- _Text excerpt_
-=-=-

We talked to some of our tire experts at Les Schwab Tire Center Headquarters who spend most of their summer weekends exploring their favorite places across Oregon in their RVs or with their trailers in tow. In fact, we even checked out some of the toolkits they carry in their RVs and trailers to see what they take along. Here’s what we found and what they recommend.
Start With the Spare
Your RV or trailer spare tire is one of the most important items you can carry when you travel. Without it, you may be waiting for roadside assistance or unhooking your rig and driving back into town to fix the trailer tire.
Before you head out, bring your spare RV or Trailer tire into the Les Schwab Tire Center near you. We’ll check it for cracks, separating tread, and other issues that could leave you stranded.
Les Schwab Tip: Be sure your spare is easily accessible. If it’s not mounted to the back of the RV or trailer, put it somewhere that is easy to access.
Visually Inspect Your RV and Trailer Tires at Every Stop
It’s tough to tell if your RV or trailer tire is on the verge of tire failure or a flat. Every time you stop for gas, bathroom breaks, or meals, check all the tires for wear, escaping air, and cracks. If you notice anything unusual, get to the nearest Les Schwab before it becomes a problem.
Les Schwab Tip: If your tire goes flat anywhere near one of our locations, we may be able to come to you during regular business hours. Give us a call.
Check the Tire Pressure
A lot of RV and trailer tire failures happen because of low tire pressure. With a simple gauge, an electric pump, or a trip to Les Schwab, you can help keep your tire pressure at an optimum level. Check out Using a Tire Pressure Gauge for more helpful advice.
Pack Extra Tools
Do you have all the right tools to change ALL of the tires on your RV or trailer? This list should help you get back on the road quickly if you ever need to change a flat tire.
- Leather Gloves to protect your hands. Our tire experts have changed thousands of flat tires and they list heavy gloves as a must-have. Any gloves are better than nothing, but they affirm that leather gloves are more durable when handling heavy, hot metal.
- Bottle Jack is a compact lifting device that comes in a variety of sizes and lifting capacities. Bring a piece of plywood with your bottle jack will help stabilize it and prevent it from sinking into the ground if the shoulder is soggy, the asphalt is hot, or if it’s otherwise unstable. You’ll be glad you have it if you find yourself with a blowout in a muddy patch of road.
- Long Handle Lug Wrench comes in a variety of sizes and is essential for loosening the lug nuts. You’ll also need sockets that fit the lugs on EVERY wheel. Remember to check the spare, too. Those lugs can often be a different size.
- Torque Wrench will help you tighten the lugs properly without damaging the wheel studs.<
- Socket Set and Cordless Impact Wrench and/or Gun to make some of the work easier. You’ll still need the lug wrench to loosen each lug and the torque wrench to tighten them properly.

-=-=-

[People photos with keypoints]
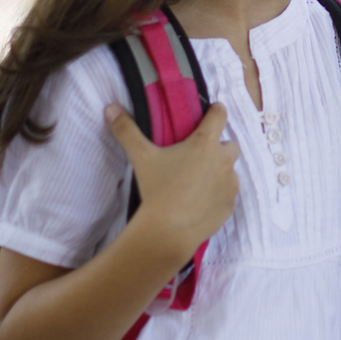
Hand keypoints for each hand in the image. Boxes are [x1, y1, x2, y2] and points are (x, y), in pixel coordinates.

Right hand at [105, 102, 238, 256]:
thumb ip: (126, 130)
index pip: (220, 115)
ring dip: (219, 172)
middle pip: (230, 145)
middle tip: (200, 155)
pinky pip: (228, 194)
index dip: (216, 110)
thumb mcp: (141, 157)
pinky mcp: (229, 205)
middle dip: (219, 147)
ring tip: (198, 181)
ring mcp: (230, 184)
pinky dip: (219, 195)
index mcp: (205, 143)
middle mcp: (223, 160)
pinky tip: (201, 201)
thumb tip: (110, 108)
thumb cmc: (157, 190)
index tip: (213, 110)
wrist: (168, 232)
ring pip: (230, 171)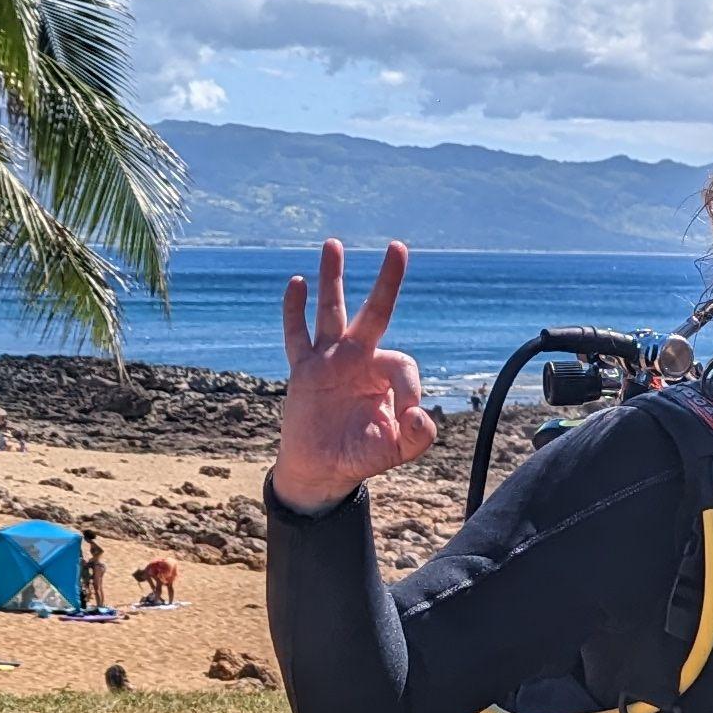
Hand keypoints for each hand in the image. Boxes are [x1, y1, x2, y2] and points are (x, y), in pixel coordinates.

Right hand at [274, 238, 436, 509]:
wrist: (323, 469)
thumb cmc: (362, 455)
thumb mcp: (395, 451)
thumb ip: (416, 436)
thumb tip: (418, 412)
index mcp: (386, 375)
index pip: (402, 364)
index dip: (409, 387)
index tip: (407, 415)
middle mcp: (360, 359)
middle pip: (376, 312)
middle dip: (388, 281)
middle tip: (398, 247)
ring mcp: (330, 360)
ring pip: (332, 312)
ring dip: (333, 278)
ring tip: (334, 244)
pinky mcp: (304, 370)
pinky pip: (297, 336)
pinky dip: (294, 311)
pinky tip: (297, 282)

-=-=-

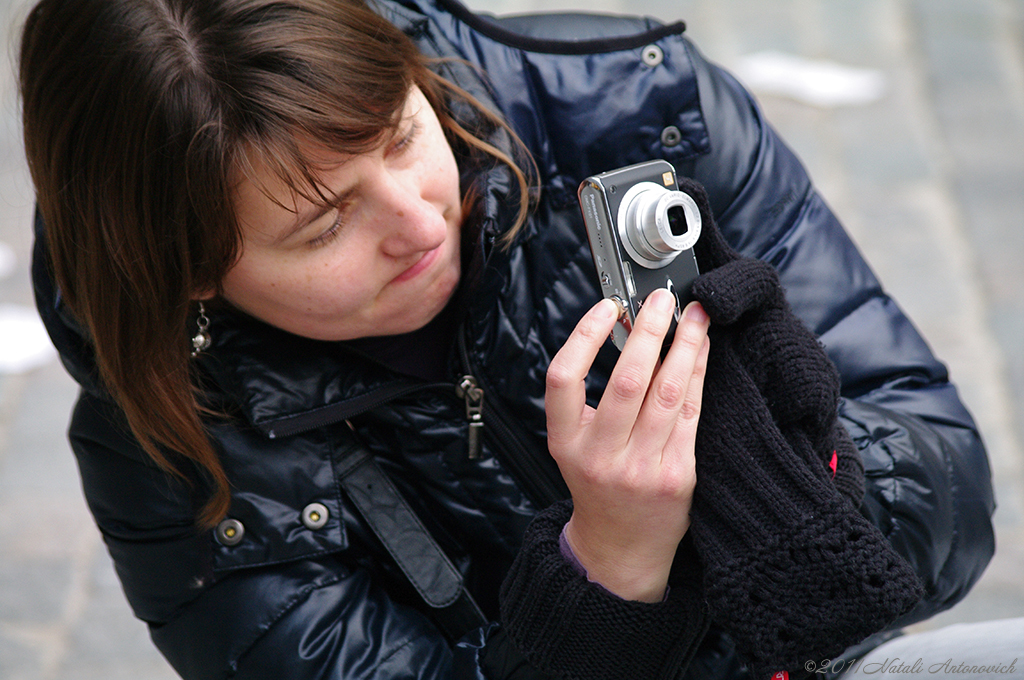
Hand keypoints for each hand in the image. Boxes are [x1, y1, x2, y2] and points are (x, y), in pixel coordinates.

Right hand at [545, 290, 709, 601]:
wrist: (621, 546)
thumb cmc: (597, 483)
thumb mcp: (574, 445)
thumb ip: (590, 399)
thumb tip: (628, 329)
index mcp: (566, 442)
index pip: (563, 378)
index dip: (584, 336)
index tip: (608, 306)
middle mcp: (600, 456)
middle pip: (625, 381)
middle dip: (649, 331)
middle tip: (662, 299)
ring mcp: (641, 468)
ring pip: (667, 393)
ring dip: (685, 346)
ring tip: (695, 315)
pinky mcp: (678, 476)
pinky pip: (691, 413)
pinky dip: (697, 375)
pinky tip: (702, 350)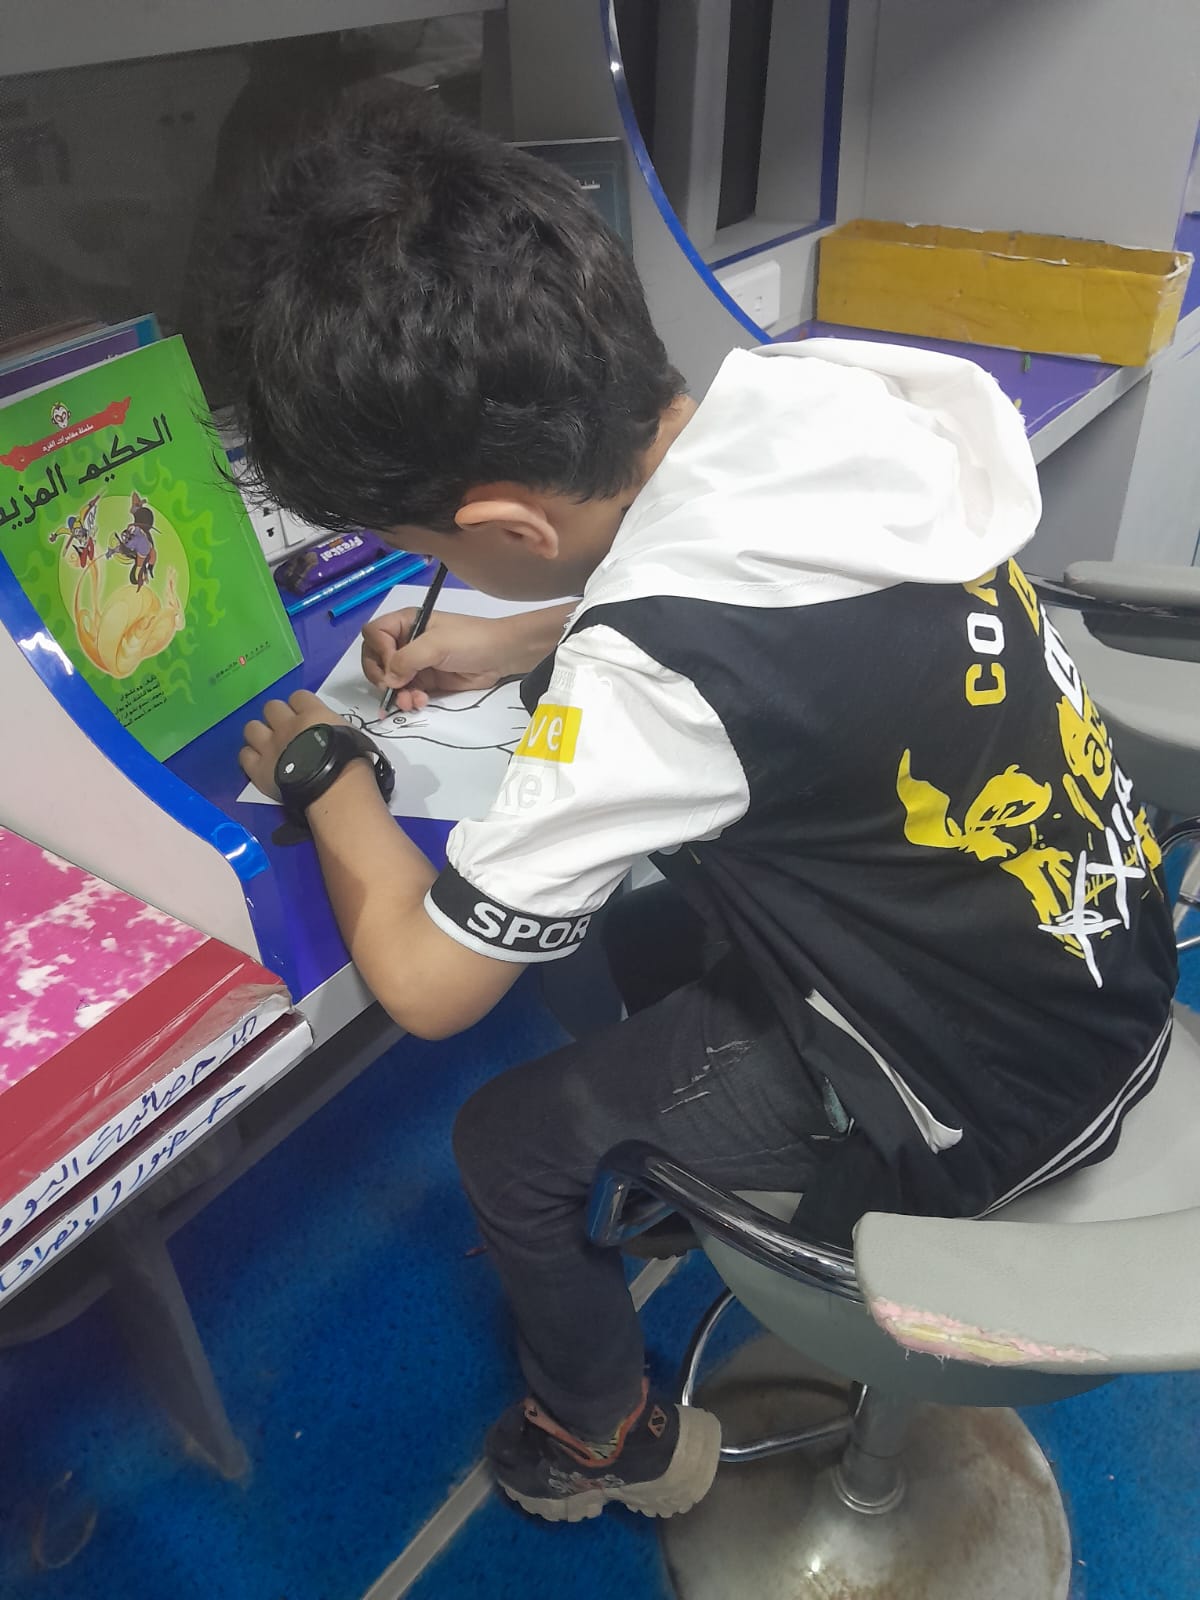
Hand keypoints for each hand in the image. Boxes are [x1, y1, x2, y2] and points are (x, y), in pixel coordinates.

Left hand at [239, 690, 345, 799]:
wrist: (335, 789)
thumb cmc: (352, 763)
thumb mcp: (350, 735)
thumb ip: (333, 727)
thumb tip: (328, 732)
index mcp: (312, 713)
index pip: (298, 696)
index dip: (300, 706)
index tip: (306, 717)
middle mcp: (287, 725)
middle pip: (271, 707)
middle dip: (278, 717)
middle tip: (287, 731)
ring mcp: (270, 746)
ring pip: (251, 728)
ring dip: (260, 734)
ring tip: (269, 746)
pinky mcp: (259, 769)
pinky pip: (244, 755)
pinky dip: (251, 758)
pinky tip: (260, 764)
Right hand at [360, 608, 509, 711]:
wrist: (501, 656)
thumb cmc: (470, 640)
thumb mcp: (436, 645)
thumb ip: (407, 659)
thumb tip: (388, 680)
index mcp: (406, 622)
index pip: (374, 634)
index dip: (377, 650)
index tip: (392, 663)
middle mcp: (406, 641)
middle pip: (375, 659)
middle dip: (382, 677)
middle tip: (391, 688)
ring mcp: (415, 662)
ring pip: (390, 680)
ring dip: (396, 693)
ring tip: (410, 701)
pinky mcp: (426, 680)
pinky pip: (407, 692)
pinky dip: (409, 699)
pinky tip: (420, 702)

-=-=-

- _What you should do_
List every section heading in the text about RV and trailer tires.

- _Expected answer_
Start With the Spare
Visually Inspect Your RV and Trailer Tires at Every Stop
Check the Tire Pressure
Pack Extra Tools